# Angelicus Loaches



## Windmills (May 22, 2006)

Do angelicus loaches (angelicus botia) eat snails? Specifically MTS's?

Thanks!

(Edit: These loaches are also known as Botia kubotai, Burmese Border Loach, Polka-Dot Loach, or Marble Loach)


----------



## craftyflalady (Jan 25, 2006)

_No idea. Would be interested to know this myself. 

Kathy _


----------



## Guest (Sep 19, 2006)

I think most loaches will eat snails. I'm not sure how well the Polka Dot Loaches are at getting rid of snails though.

There is a comment on this site where someone mentions that they are good snail eaters.
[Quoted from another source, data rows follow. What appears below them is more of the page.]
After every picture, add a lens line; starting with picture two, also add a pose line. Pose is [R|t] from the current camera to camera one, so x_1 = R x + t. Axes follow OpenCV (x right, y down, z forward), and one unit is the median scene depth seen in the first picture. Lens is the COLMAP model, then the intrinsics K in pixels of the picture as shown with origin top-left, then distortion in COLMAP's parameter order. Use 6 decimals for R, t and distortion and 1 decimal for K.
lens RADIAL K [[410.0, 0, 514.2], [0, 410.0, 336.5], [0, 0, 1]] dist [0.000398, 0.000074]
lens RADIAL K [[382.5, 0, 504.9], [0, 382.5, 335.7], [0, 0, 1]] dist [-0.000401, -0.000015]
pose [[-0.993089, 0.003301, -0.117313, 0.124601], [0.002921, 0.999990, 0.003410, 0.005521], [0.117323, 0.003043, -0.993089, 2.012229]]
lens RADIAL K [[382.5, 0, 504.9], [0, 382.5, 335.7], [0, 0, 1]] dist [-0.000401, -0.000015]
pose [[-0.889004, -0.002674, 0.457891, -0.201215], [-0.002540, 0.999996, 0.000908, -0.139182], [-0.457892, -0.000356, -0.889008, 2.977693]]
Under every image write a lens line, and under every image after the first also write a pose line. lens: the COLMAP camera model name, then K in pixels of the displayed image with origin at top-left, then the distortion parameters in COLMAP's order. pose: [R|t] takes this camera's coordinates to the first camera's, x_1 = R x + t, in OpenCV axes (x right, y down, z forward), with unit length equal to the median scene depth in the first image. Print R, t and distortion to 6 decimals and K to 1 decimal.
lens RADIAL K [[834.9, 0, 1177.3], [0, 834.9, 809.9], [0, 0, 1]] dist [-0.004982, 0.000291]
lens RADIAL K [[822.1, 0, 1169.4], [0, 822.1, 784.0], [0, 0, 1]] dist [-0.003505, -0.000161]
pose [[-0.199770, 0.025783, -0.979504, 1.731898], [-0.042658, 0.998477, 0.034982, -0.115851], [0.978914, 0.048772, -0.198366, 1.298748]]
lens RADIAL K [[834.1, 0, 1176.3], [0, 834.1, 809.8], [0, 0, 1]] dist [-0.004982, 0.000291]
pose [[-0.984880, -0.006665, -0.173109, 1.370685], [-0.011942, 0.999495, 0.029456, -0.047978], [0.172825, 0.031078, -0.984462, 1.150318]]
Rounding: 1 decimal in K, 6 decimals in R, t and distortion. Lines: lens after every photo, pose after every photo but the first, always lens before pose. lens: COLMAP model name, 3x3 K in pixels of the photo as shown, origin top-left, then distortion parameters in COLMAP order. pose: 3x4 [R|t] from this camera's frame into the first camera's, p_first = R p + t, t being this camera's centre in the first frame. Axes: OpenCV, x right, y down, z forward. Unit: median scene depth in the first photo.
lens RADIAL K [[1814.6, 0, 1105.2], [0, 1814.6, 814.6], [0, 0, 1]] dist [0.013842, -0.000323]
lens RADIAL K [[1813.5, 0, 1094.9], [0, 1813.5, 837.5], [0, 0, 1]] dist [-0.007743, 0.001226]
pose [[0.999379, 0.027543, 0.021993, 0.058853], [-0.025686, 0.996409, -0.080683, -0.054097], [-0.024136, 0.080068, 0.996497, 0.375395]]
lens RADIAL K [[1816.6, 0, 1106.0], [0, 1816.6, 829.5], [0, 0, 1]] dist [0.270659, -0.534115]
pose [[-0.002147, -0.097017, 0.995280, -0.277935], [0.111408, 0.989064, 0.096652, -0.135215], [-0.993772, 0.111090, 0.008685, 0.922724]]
I'd definitely say that they will eat snails, but not sure how great they are at ridding a tank of snails.  They are very cute little guys....I am thinking about getting some for a future tank.


----------



## Damon (Jan 18, 2005)

Not many loaches will eat MTS. Their shells are very hard and pointed. Most leave them alone.


----------



## Guest (Sep 19, 2006)

Ohh...didn't see the MTS part. 

I have heard the same thing....most loaches can't and won't eat MTS.

Sorry!


----------



## rhrosz (Sep 6, 2006)

I think that clown loaches will eat all types of snails, at least when the snails are small, mine does.
Other loaches may be less likely.


----------